Traditional physical therapy treats pain and injuries after they occur. But [P]rehab takes a proactive approach, empowering people to care for their bodies now to improve results and prevent future issues.
That’s why, for us, starting the business was the easy part. We already knew the problem, we were passionate about solving it, and we had the expertise to back it up.
Scaling it? That’s where things got a lot harder.
Starting a Business vs. Growing a Business
Starting a business is very different from growing a business.
When we first started [P]rehab, we weren’t trying to start a business. We were literally in the business—as Doctors of Physical Therapy, we were living and breathing this work every single day.
[P]rehab was an extension of what we were already doing in the clinic with our patients. The only difference? We packaged it into a more widely accessible format—videos, blogs, podcasts, and now mobile and web apps—so we could amplify the impact of physical therapy beyond the four walls of our clinic.
But to scale our impact, we had to adapt and grow. As a byproduct of the countless challenges we faced, we were forced to evolve into entrepreneurs.
Growing a business is where the real challenge begins. And our journey was, and still is, extremely tough.
We didn’t go to business school or have any other formal business training before this. We weren’t serial entrepreneurs with a track record of exits and playbooks for scaling a company. We had to learn everything from scratch—operations, hiring, financial modeling, leadership.
We made so many mistakes along the way. And we’ll continue making mistakes. But as long as we learn from them, adapt, and do better next time, we’re happy with the results.
Contrast that with a VC-backed founder, who is (supposedly) given all the tools and resources necessary to grow and scale a business—they’re just looking for the right problem to solve.
I believe these founders have a much harder time finding product-market fit.
Why? Because they’re starting from a market analysis perspective rather than having been deeply embedded in the problem with firsthand experience.
They’re often looking for the biggest opportunity, rather than solving something they’ve fought with or have extensive industry knowledge on. Constantly pivoting until they find the right problem AND the right solution.
The number of VC-backed solutions I see in the physical therapy space that are ‘cool’ on the surface but don’t actually solve a problem speaks directly to this.
The products are extremely well-designed, the UI/UX is so slick, and the tech is built on a foundation ready to scale, but it doesn’t mean anything if it doesn’t first address a real problem.

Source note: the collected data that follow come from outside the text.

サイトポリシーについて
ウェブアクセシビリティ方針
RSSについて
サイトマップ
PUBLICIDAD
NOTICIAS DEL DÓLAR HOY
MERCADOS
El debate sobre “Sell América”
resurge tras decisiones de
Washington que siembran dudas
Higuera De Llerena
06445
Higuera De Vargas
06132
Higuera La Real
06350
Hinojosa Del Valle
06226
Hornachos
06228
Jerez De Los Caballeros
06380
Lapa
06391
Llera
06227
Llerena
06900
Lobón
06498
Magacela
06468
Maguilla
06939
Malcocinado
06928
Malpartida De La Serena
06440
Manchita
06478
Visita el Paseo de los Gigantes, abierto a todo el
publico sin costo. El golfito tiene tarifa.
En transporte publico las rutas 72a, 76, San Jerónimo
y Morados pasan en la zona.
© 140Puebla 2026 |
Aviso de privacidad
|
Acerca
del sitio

But once these founders find that magical product-market fit, they hopefully have the playbook, resources, and network to execute and scale to unimaginable heights and potentially join that vaunted list of unicorn companies we have all grown up to love: Google, AirBnB, Uber, etc.

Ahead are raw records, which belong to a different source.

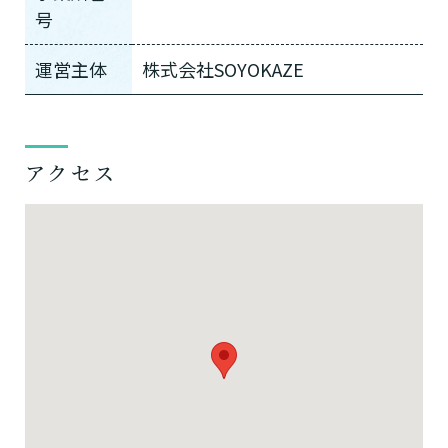
号
運営主体
株式会社SOYOKAZE
アクセス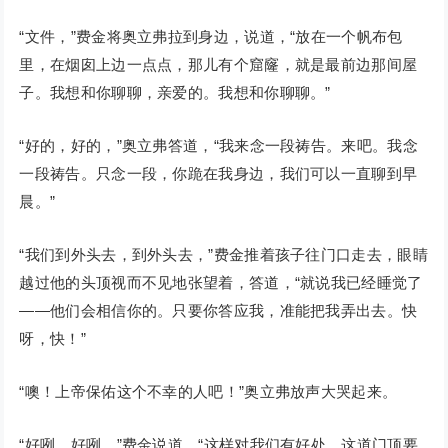
“文件，”费金将奥立弗拉到身边，说道，“放在一个帆布包
里，在烟囱上边一点点，那儿有个窟窿，就是最前边那间屋
子。我想和你聊聊，亲爱的。我想和你聊聊。”
“好的，好的，”奥立弗答道，“我来念一段祷告。来吧。我念
一段祷告。只念一段，你跪在我身边，我们可以一直聊到早
晨。”
“我们到外头去，到外头去，”费金推着孩子往门口走去，眼睛
越过他的头顶视而不见地张望着，答道，“就说我已经睡觉了
——他们会相信你的。只要你答应我，准能把我弄出去。快
呀，快！”
“噢！上帝保佑这个不幸的人吧！”奥立弗放声大哭起来。
“好咧，好咧，”费金说道，“这样对我们有好处。这道门顶要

Final Thoughts: Two Ways to Build, One Way to Learn
There’s no single “right” way to start or grow a business. Some founders raise outside capital, others bootstrap. Some lead with passion, others lead with process.
But no matter how you start, the way you learn along the journey should is the same:
✔ Iterate quickly. The fastest path to success is failing fast and learning even faster.

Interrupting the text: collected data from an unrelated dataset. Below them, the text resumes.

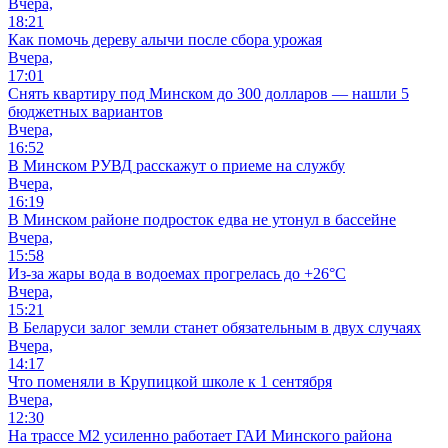
Вчера,
18:21
Как помочь дереву алычи после сбора урожая
Вчера,
17:01
Снять квартиру под Минском до 300 долларов — нашли 5
бюджетных вариантов
Вчера,
16:52
В Минском РУВД расскажут о приеме на службу
Вчера,
16:19
В Минском районе подросток едва не утонул в бассейне
Вчера,
15:58
Из-за жары вода в водоемах прогрелась до +26°C
Вчера,
15:21
В Беларуси залог земли станет обязательным в двух случаях
Вчера,
14:17
Что поменяли в Крупицкой школе к 1 сентября
Вчера,
12:30
На трассе М2 усиленно работает ГАИ Минского района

✔ Identify your strengths and double down. Be unapologetically bold about them.
✔ Fill your gaps. Hire for blind spots, not your comfort zone.
Both paths require learning, adapting, and evolving. The real question isn’t which one is better—it’s which one makes the most sense for you.
At the end of the day, the best business to build is the one you’re willing to bet on, commit everything to, and enjoy the journey—no matter what the end result is.